**WORK INSTRUCTIONS**
Check each line of the data for the string "kawasan". Report how many have it, and give nothing else.

**SUPPLIED ENTRIES**
------------------------------------------------

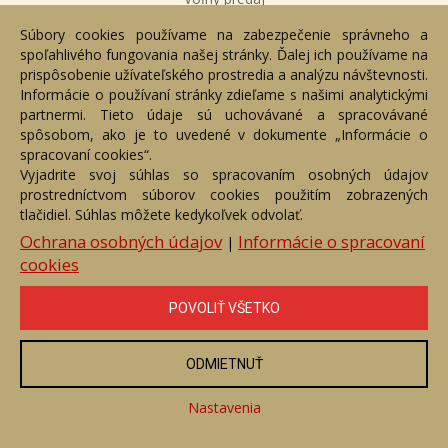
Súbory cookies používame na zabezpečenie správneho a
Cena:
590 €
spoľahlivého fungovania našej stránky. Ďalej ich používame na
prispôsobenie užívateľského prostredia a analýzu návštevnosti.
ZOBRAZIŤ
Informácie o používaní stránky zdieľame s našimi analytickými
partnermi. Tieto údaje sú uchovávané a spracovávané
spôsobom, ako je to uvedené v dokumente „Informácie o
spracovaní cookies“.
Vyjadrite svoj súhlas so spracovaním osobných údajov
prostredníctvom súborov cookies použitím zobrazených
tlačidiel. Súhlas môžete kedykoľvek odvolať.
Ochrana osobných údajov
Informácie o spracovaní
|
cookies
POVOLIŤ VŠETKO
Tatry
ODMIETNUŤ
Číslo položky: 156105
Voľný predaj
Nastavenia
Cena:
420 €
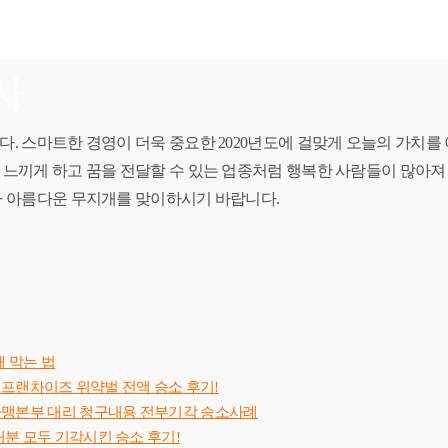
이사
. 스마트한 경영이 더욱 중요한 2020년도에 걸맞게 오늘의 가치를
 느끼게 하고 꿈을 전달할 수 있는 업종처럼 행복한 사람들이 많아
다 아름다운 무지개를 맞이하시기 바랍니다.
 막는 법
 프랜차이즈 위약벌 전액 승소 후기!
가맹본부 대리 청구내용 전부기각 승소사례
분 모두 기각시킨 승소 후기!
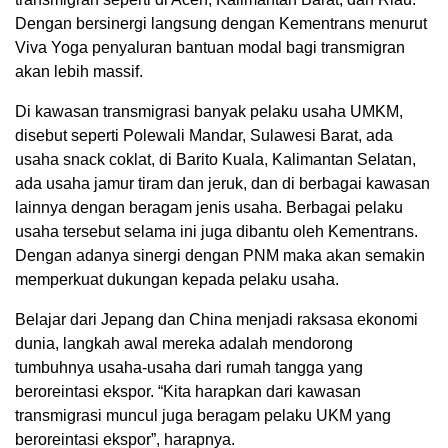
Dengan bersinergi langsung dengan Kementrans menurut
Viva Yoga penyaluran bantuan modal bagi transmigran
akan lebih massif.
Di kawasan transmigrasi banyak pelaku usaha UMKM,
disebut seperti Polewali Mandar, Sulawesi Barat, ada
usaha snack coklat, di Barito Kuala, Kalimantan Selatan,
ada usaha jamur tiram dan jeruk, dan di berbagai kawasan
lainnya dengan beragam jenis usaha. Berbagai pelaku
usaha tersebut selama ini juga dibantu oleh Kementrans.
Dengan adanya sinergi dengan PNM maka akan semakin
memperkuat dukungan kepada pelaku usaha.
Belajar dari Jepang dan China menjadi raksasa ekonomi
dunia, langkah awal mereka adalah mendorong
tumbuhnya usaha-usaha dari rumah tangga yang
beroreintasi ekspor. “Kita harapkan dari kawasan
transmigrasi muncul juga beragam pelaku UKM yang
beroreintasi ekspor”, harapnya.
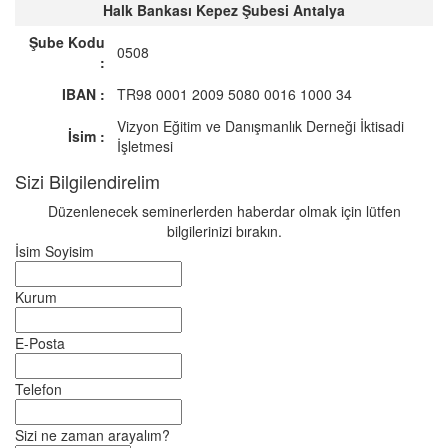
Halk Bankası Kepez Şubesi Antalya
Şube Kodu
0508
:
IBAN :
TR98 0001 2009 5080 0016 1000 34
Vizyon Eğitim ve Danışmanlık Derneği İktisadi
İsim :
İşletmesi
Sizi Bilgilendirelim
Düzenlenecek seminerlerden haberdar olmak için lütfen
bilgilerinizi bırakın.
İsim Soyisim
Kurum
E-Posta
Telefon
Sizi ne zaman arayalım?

------------------------------------------------

**SOLUTION BELOW**
3